Given records below:

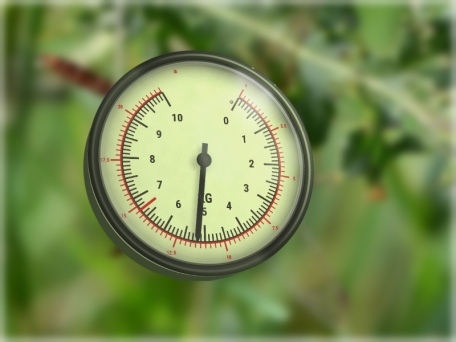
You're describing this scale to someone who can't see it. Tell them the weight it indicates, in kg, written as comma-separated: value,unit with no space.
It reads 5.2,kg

End of Given records.
Given records below:

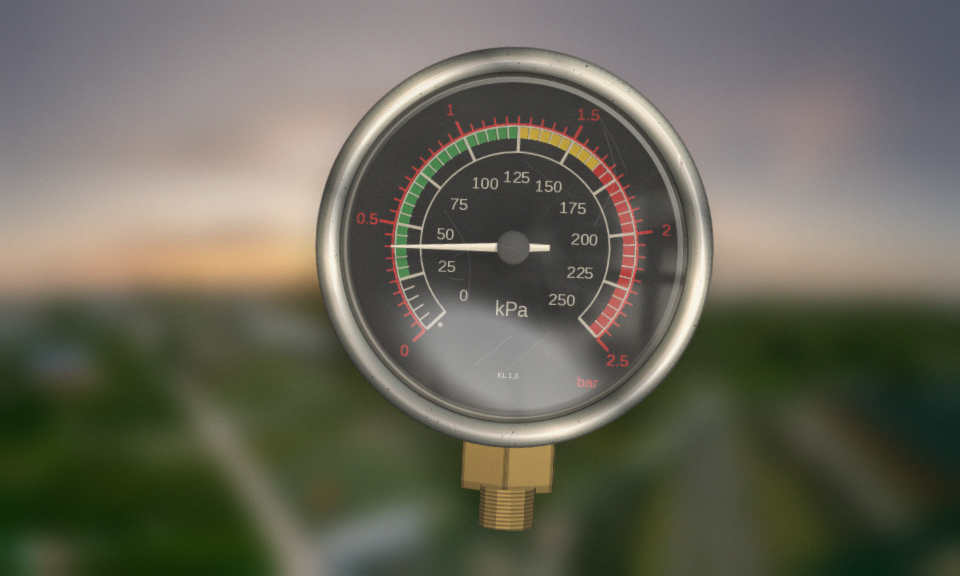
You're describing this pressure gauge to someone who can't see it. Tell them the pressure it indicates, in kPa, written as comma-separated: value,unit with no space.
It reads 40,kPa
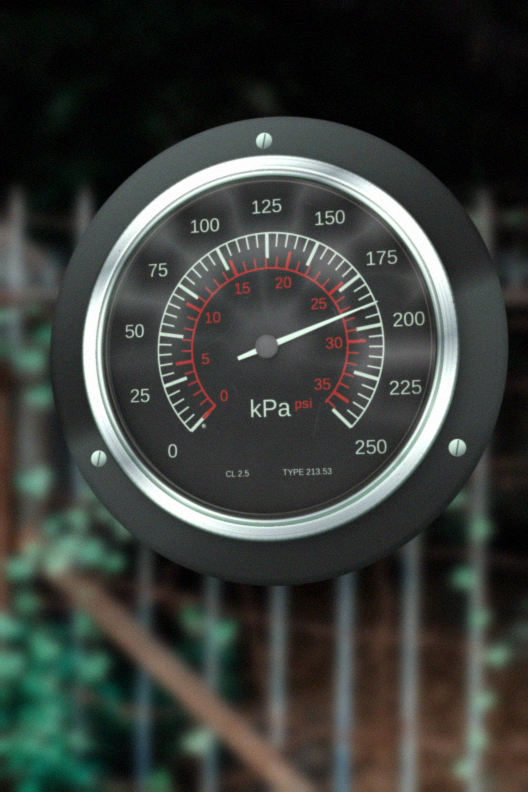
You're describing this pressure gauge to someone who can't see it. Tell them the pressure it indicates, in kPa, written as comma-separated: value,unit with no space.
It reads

End of Given records.
Given records below:

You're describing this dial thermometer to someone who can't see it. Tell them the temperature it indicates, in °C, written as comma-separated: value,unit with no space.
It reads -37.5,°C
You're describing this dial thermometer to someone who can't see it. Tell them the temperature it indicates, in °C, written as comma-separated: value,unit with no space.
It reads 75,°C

End of Given records.

Please rewrite the lines from the one containing "You're describing this scale" through the one containing "It reads 5.2,kg", both included, as a JSON list of strings with one string per line and blank lines left out.

[
  "You're describing this scale to someone who can't see it. Tell them the weight it indicates, in kg, written as comma-separated: value,unit with no space.",
  "It reads 5.2,kg"
]